━━ Material provided

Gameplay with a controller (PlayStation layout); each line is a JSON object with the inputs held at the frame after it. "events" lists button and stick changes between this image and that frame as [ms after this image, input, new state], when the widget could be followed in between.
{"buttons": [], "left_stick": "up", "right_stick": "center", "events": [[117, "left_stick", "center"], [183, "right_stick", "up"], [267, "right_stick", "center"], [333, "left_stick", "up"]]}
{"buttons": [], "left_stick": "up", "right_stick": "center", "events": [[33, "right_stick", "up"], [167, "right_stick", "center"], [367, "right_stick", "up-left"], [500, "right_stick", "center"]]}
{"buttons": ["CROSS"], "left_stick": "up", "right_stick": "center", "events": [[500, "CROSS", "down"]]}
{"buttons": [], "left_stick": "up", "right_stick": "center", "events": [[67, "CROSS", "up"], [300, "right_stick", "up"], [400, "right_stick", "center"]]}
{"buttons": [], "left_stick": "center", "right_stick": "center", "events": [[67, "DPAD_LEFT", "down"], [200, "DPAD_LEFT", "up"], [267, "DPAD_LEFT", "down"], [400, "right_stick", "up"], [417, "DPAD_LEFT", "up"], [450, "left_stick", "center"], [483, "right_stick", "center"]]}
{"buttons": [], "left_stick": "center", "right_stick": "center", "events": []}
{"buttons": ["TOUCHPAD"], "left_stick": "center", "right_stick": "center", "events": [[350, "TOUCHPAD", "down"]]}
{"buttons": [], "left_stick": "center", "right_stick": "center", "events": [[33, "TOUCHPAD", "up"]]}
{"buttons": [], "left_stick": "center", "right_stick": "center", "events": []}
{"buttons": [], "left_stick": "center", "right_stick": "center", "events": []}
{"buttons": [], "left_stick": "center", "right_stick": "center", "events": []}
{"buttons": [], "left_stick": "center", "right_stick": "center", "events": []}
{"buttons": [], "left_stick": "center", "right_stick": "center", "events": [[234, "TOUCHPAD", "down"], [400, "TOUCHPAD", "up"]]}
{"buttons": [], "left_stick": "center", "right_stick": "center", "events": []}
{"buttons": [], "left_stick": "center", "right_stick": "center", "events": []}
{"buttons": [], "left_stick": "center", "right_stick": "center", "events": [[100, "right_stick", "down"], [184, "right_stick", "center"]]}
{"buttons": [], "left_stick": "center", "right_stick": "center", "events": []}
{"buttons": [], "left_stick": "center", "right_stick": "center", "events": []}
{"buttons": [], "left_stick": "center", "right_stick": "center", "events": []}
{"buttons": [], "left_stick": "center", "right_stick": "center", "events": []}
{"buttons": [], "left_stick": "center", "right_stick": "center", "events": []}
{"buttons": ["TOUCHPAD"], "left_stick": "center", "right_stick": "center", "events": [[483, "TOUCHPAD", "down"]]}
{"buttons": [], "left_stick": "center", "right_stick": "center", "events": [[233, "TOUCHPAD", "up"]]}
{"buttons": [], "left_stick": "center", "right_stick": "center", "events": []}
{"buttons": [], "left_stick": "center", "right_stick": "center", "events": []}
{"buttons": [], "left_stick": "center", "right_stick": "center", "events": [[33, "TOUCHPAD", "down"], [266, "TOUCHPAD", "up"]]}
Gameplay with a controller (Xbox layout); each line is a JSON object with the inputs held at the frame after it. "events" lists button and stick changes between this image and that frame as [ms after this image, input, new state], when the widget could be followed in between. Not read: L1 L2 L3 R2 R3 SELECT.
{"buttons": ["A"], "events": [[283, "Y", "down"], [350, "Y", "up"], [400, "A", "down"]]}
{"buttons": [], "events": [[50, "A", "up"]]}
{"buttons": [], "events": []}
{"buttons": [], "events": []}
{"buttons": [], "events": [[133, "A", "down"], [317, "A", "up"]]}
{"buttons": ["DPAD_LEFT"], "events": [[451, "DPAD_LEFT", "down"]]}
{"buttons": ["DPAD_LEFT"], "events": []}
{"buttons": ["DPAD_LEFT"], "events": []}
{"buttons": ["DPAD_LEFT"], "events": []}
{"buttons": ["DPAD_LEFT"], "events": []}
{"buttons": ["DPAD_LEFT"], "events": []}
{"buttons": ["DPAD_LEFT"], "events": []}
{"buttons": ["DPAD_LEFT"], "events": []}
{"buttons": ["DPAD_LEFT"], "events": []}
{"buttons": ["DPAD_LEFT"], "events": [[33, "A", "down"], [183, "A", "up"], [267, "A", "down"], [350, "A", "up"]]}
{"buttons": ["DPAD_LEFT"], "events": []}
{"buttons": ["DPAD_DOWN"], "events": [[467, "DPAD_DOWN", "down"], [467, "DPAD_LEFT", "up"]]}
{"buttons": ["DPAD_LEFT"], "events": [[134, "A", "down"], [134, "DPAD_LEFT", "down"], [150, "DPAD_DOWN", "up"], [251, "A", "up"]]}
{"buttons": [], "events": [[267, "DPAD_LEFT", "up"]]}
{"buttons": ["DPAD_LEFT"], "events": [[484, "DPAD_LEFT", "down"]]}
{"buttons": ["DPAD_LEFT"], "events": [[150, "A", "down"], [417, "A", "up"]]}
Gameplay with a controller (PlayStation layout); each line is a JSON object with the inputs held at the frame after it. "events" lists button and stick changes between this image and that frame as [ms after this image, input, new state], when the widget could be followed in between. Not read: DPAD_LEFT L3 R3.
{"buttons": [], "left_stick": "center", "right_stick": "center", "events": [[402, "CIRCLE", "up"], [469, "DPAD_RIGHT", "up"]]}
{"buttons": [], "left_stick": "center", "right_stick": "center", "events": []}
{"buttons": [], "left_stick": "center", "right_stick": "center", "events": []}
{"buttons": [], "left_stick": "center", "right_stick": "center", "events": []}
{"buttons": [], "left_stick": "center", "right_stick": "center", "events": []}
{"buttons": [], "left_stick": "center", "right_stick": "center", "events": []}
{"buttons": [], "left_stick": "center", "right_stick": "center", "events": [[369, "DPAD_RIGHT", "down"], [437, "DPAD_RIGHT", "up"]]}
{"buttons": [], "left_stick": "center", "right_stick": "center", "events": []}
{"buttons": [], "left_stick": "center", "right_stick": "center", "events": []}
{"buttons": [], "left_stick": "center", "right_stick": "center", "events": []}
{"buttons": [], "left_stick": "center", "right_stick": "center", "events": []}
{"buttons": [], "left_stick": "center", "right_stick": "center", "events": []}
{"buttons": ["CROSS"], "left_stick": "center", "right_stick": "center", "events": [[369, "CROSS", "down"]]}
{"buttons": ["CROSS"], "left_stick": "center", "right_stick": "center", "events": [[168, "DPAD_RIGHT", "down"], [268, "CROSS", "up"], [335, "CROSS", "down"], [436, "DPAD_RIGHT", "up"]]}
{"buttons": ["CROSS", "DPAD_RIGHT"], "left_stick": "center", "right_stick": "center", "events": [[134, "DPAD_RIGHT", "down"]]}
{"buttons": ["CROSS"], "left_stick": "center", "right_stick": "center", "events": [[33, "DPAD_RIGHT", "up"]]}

━━━━

- [Problem requirements] Every line above with the string "inputs" in it should be copied into the answer.

- [Exercise output]
Gameplay with a controller (PlayStation layout); each line is a JSON object with the inputs held at the frame after it. "events" lists button and stick changes between this image and that frame as [ms after this image, input, new state], when the widget could be followed in between.
Gameplay with a controller (Xbox layout); each line is a JSON object with the inputs held at the frame after it. "events" lists button and stick changes between this image and that frame as [ms after this image, input, new state], when the widget could be followed in between. Not read: L1 L2 L3 R2 R3 SELECT.
Gameplay with a controller (PlayStation layout); each line is a JSON object with the inputs held at the frame after it. "events" lists button and stick changes between this image and that frame as [ms after this image, input, new state], when the widget could be followed in between. Not read: DPAD_LEFT L3 R3.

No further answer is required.